Austrian ultralight aircraft

The HB-Flugtechnik Dandy is an Austrian ultralight aircraft that was designed by Heino Brditschka and produced by HB-Flugtechnik. The aircraft is supplied as a kit for amateur construction or as a complete ready-to-fly-aircraft.

==Design and development==
The Dandy was designed to comply with the Fédération Aéronautique Internationale microlight rules. It features a strut-braced high-wing, a two-seats-in-side-by-side configuration enclosed cockpit, fixed conventional landing gear and a single engine in tractor configuration.
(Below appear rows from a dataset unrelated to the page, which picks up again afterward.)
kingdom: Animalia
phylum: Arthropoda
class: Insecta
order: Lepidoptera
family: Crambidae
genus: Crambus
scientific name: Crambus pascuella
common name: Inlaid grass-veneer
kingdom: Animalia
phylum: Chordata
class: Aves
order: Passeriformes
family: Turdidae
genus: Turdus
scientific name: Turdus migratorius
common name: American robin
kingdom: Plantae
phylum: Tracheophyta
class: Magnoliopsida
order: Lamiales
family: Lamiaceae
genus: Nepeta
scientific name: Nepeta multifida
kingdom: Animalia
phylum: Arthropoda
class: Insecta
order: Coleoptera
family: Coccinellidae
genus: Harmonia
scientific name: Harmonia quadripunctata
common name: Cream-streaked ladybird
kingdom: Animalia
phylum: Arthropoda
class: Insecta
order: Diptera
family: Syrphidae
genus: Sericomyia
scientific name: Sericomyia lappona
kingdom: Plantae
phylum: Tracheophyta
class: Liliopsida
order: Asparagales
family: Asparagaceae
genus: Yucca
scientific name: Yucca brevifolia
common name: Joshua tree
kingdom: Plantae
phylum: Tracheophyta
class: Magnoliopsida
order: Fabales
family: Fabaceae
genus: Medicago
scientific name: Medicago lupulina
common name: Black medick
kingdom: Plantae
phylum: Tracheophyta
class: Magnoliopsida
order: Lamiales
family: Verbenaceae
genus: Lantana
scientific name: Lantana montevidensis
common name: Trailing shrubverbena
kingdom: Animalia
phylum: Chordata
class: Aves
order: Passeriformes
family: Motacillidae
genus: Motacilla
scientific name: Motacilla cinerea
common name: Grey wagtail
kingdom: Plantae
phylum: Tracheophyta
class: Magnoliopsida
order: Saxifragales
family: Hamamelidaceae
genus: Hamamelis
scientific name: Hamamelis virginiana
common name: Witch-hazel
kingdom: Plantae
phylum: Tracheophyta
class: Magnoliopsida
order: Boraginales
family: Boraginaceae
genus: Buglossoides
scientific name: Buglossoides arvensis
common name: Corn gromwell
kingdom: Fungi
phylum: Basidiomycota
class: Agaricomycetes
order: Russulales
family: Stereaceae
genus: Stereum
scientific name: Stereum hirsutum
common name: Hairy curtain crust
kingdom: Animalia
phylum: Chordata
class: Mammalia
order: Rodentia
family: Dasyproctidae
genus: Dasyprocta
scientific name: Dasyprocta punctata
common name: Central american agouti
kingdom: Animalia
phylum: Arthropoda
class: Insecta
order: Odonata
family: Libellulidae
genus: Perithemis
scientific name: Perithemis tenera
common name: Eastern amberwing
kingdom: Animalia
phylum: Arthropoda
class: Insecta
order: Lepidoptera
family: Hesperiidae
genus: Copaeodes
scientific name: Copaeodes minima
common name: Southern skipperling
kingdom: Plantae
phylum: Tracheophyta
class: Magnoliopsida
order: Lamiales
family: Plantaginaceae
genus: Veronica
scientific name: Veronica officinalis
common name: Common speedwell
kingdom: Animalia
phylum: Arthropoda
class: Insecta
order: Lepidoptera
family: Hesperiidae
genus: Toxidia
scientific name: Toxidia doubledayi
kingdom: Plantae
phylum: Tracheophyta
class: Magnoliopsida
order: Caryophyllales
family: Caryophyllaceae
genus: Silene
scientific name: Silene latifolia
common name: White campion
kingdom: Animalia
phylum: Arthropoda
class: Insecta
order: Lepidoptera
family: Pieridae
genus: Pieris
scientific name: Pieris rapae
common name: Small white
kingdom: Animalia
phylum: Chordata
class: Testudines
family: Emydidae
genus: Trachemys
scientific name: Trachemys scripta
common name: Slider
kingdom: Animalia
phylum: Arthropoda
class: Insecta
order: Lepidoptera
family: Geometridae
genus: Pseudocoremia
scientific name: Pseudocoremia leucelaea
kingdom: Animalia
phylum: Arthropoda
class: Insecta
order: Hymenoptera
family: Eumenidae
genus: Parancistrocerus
The aircraft fuselage is made from welded steel tubing, with the wings constructed from aluminum tubing and all surfaces covered in doped aircraft fabric. Its 9.6 m span wing has an area of 12.6 m2. The standard engine available is the 80 hp Rotax 912UL four-stroke powerplant.

==Variants==
- Dandy
Model with side-by-side seating. In production, 2015.
- Cubby
Model with tandem seating, resembling a Piper J-3 Cub. In production, 2015.